W2 Reflection: Cervical Cancer among Asian women

Nowadays, there has been a huge concern due to the relationship between race, genetics, and health. US race categories of classification largely traduce human biogenetic difference. It concludes that race’s function is often taken for granted and that ‘rational medicine’ cannot precede a rational approach to addressing the nature of racial disparities, difference and inequality in health and society.

Race is where we categorize different people by their skin color, culture, and their backgrounds. Genetics is where a parent passes certain genes onto their children or offspring. It can explain heredity traits and can be the reason how the risk of certain diseases and disorders being passed on. Health is a where our body is physically, mentally and socially functioning. It can be the way we choose our lifestyle, the activities we do in our daily lives, and also how to control and maintain our mindsets.

Here we can see that from 1999–2011, the rate of women dying from cervical cancer has varied, depending on their race and ethnicity. This graph below shows that in 2011, black women were more likely to die of cervical cancer than any other group, followed by Hispanic, white, Asian/Pacific Islander, and American Indian/Alaska Native women.

Asian American women have one of the lowest rates of screening compared to other ethnic/racial groups. Studies explained that Asian American women have lack of knowledge, psychosocial and cultural beliefs, and access barriers, therefore are associated with cervical cancer screening behaviors. In order to reduce the number of Asian American women with cervical cancer, community-based cervical cancer screening programs felt the need to increase awareness and knowledge and promoting recommended screening behaviors.

This topic is very interesting to me because I myself am an Asian American women. I am definitely concerned with cervical cancer, and even though we have the lowest rate of screening comparing to other racial groups. I am still aware that this is a serious matter for all women, including myself and my family, and I would love to learn more in order to prevent and educate myself from this illness.

“Cervical Cancer Rates by Race and Ethnicity.” Centers for Disease Control and Prevention. August 27, 2014.
http://www.cdc.gov/cancer/cervical/statistics/race.htm.
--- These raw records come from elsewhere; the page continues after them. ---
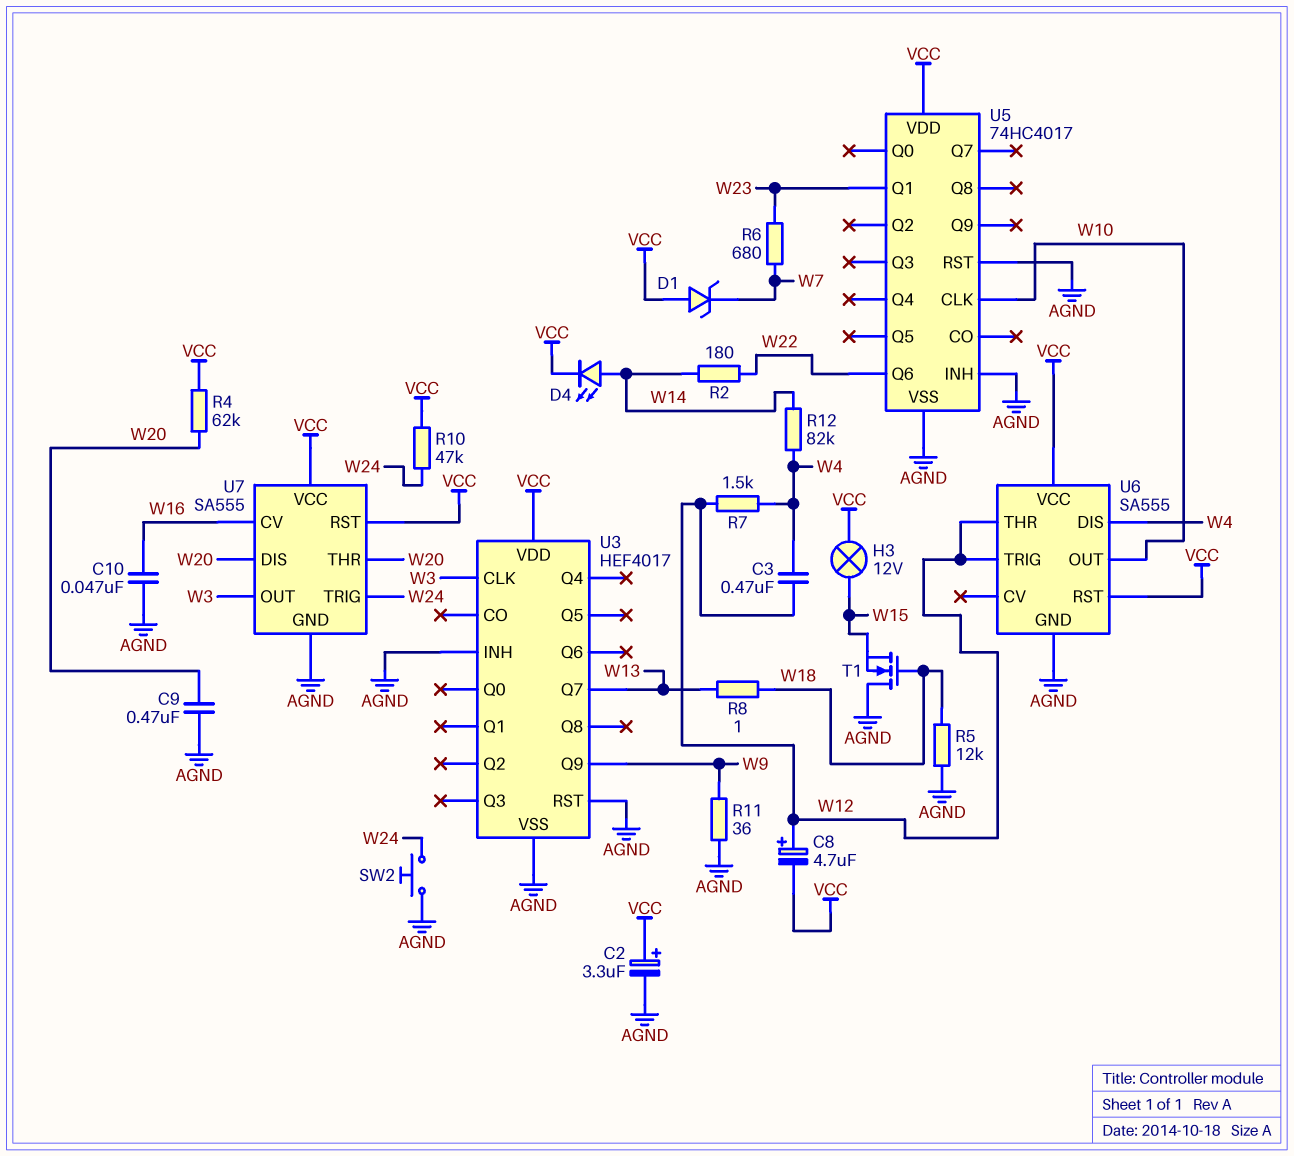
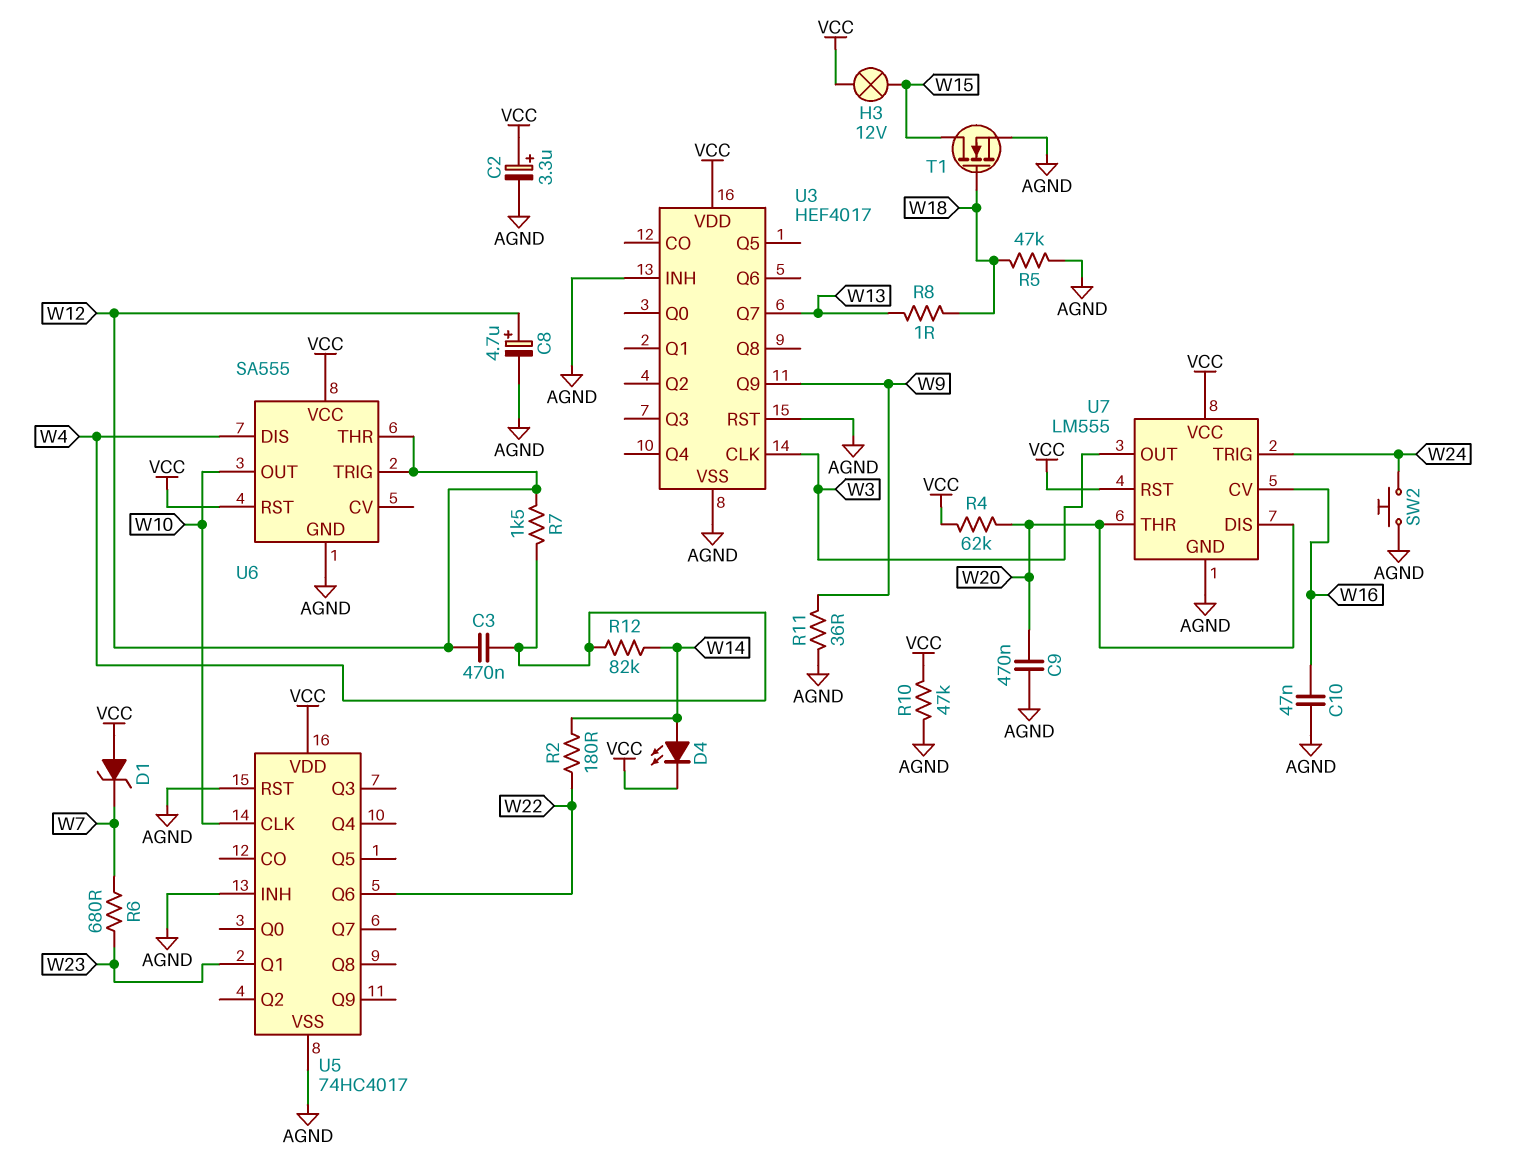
C8: 4.7uF (plus W12, minus VCC) -> 4.7uF (plus W12, minus AGND)
R5: 12k (AGND, W18) -> 47k (AGND, W18)
R10: 47k (VCC, W24) -> 47k (AGND, VCC)
T1: NMOS (G W18, D AGND, S W15) -> NMOS (G W18, D W15, S AGND)
U7: SA555 -> LM555

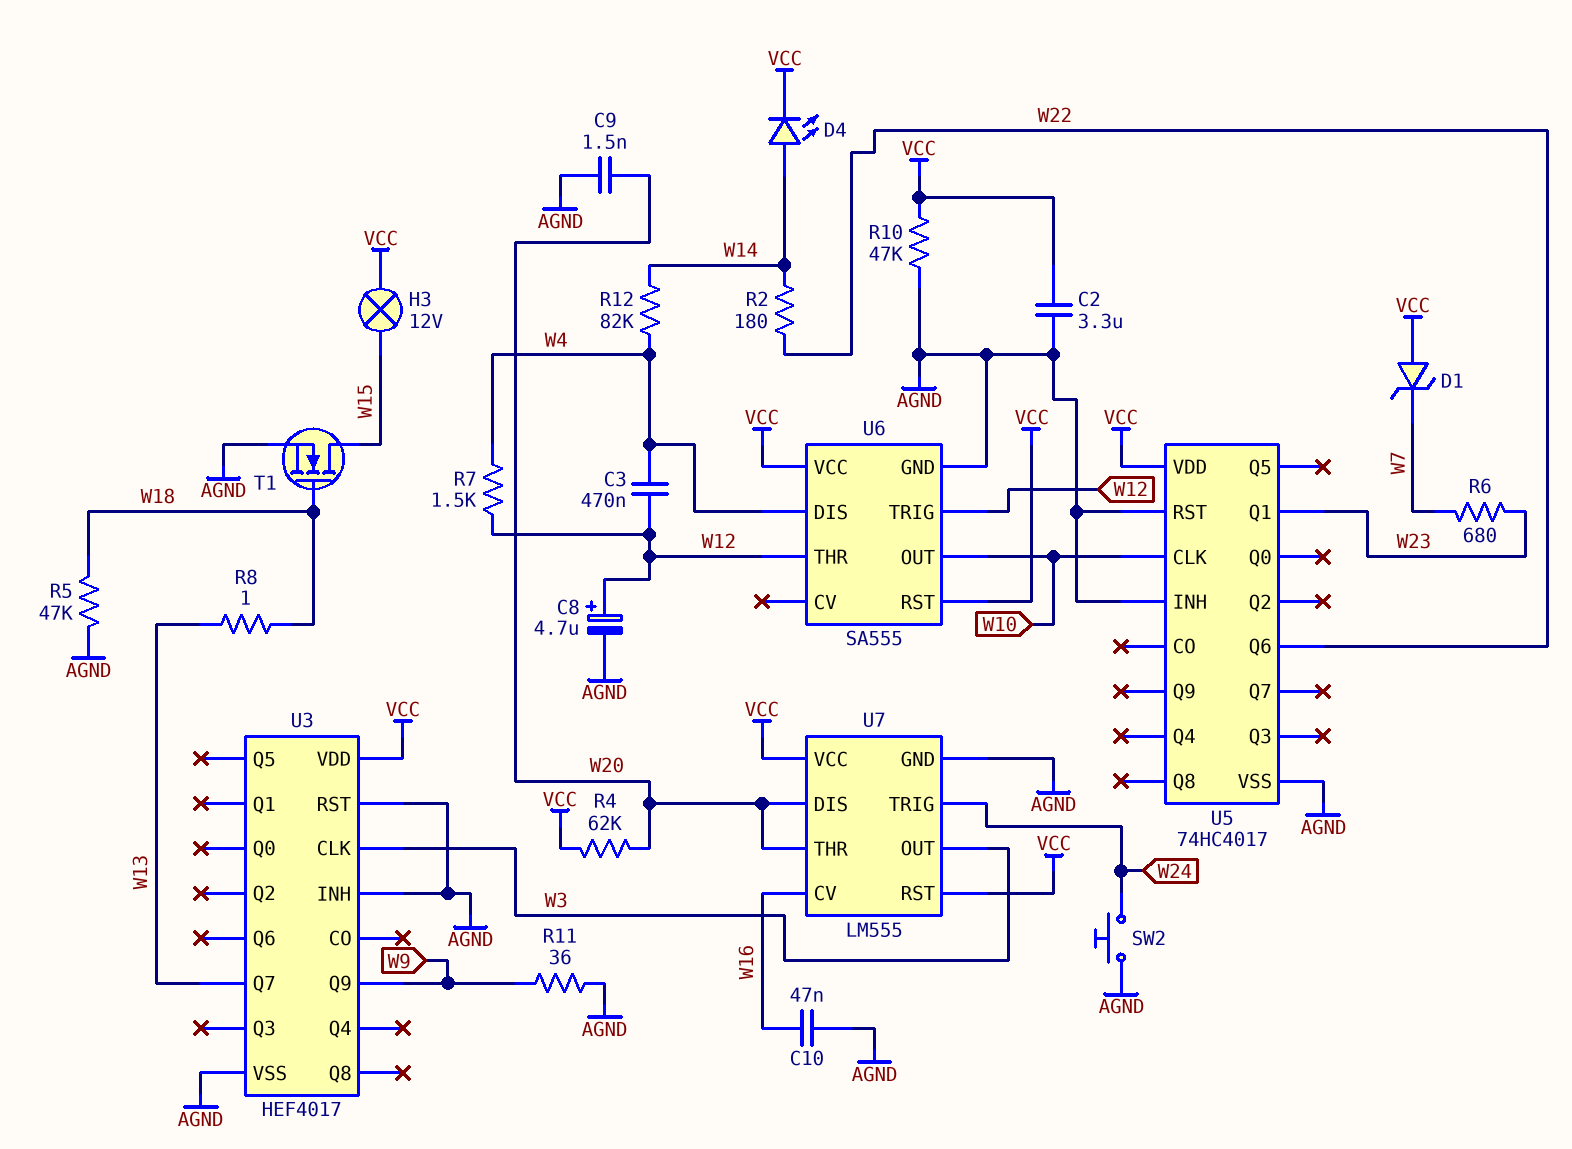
C2: 3.3uF (plus VCC, minus AGND) -> 3.3uF (AGND, VCC)
C9: 470nF (AGND, W20) -> 1.5nF (AGND, W20)

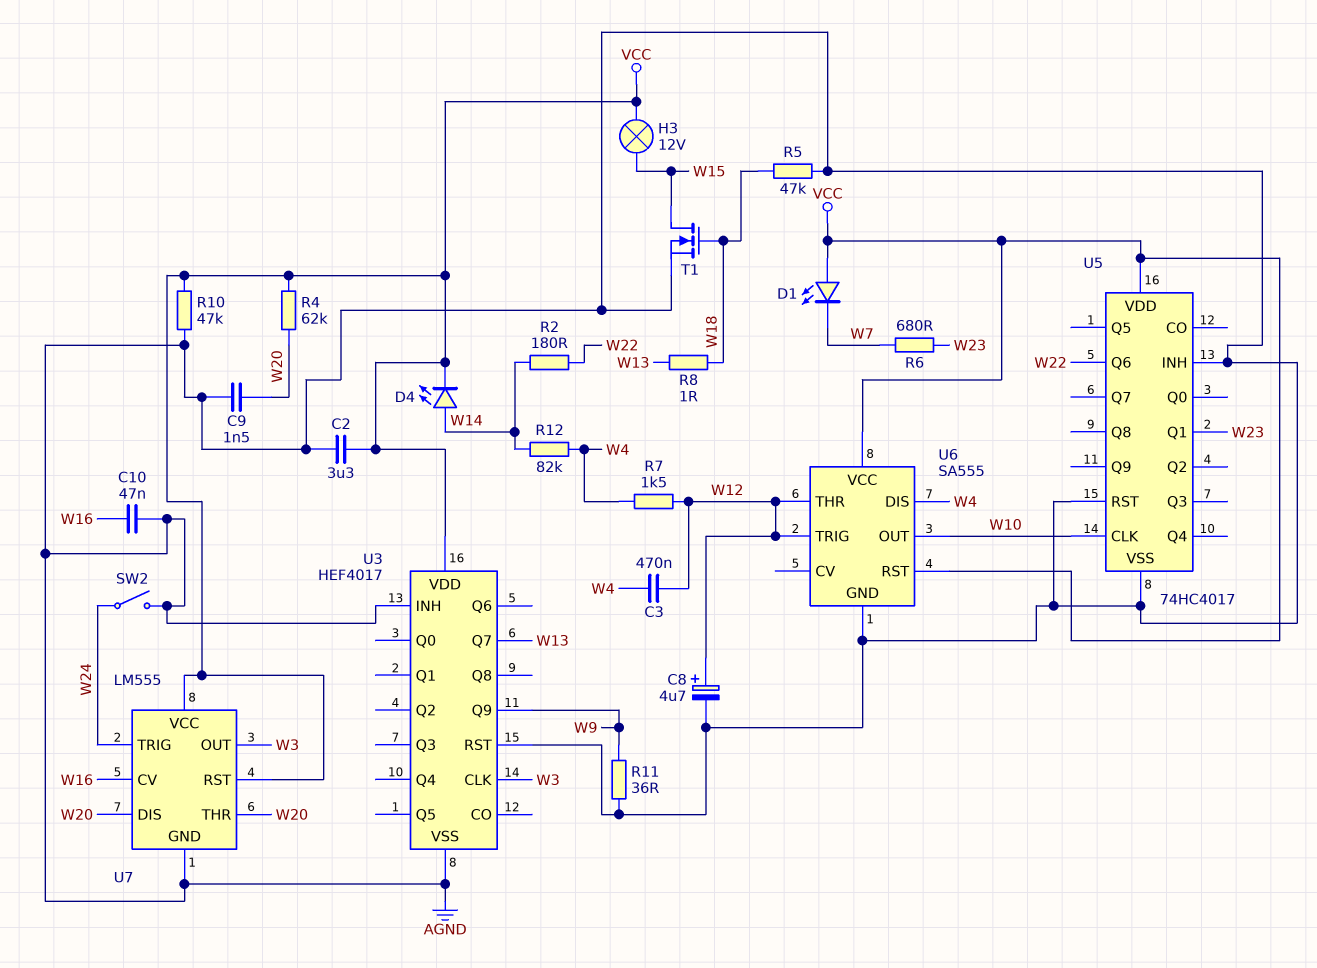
D1: zener (A VCC, K W7) -> LED (A VCC, K W7)
SW2: button (AGND, W24) -> switch (AGND, W24)

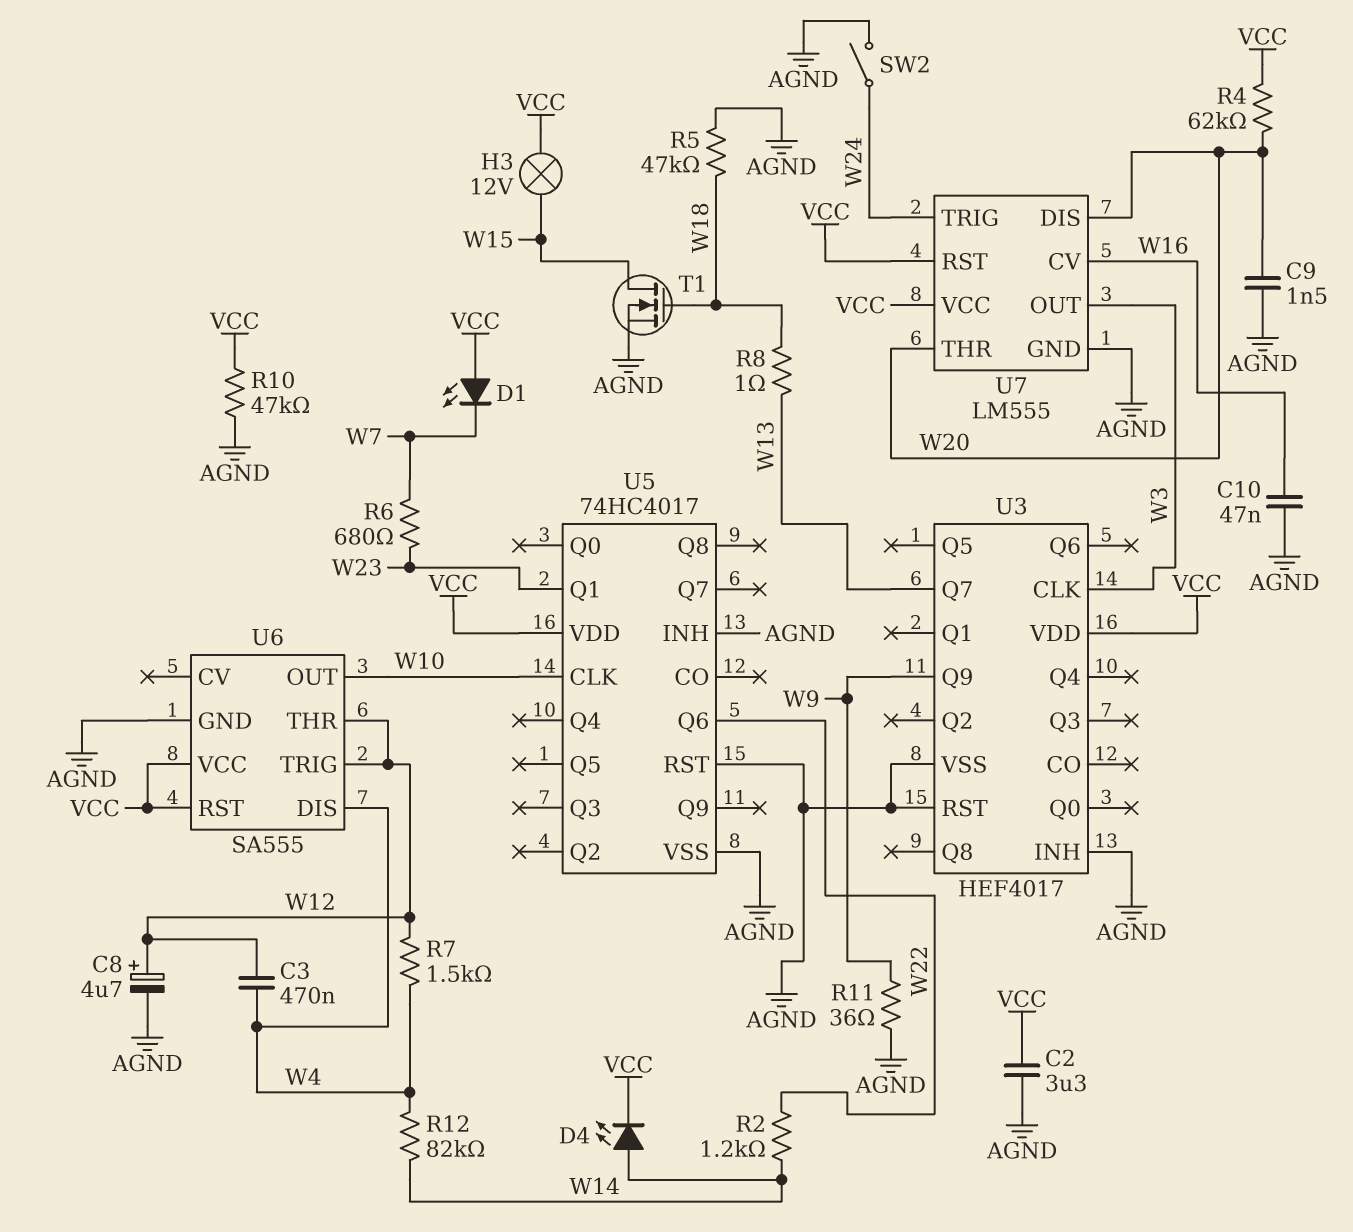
R2: 180 (W14, W22) -> 1.2k (W14, W22)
One thought on “W2 Reflection: Cervical Cancer among Asian women

  1. Hello Michelle,

    I liked that you chose cervical cancer in Asian women because as the data shows, cervical cancer is not a common condition among the Asian community compared to other ethnicities. That is new information to me because I knew that African-Americans have the highest rates of cervical cancer, but I knew nothing about the rates for Asian women. Therefore I can appreciate your concern about something thats not already a huge issue in your ethnic community. I would agree that cervical cancer is a serious feminine issue and so it is important to raise awareness about the importance of cervical cancer screenings even if the prevalence is not very significant. The issue is that if Asian women are not educated on the condition, or do not feel the need to get screened because its not considered a high-risk community, then women will begin getting cervical cancer and not knowing it.
    Interestingly, something you may not have considered is that the high rates of cervical cancer that we see in African women is the result of the same issue of Asian women, lack of screening. The difference is due to ecological,genetic, and behavorial considerations that occur in African communities. Due to cultural beliefs many African women do not go to see a gynecologists unless an issue escalates, meaning many times these women do not know that they have cervical cancer until its full blown. Also, ecological factors play a role because many African women live in remote villages where healthcare is too far and too expensive to get transportation to. Many African women rely on medicines that they get from their natural surroundings or from a traditional healer. Traditional medicine healers do not usually know what cervical cancer is, or to treat it, or why the women get it. Lack of education about cervical cancer also contributes to the high rates of cervical cancer in African women because many do not know what cervical cancer is, understand why it’s so serious, or how they obtain it. Many African women confuse cervical cancer symptoms with other vaginal conditions. Although cervical cancer can be genetic, many of the cervical cancer cases come from uncontrolled HPV rates in African communities, which is not a problem in most Asian communities. One of the most important ways to control cervical cancer rates in African women is to educate them on the dangers of unprotected sex and the importance of screening.
    Due to the differences in cultures of Asian, African, and other ethnicities, its important that these different areas of anthropology are considered because the findings may vary among different races. Racial categories do make a difference. This will determine how clinical medicine will approach different races. Asian women have low rates of cervical cancer, however you mentioned many of them do not get screened. The same is for African women, but they do have high rates due to other reasons. However in both races, its important for women to get regular cervical screenings.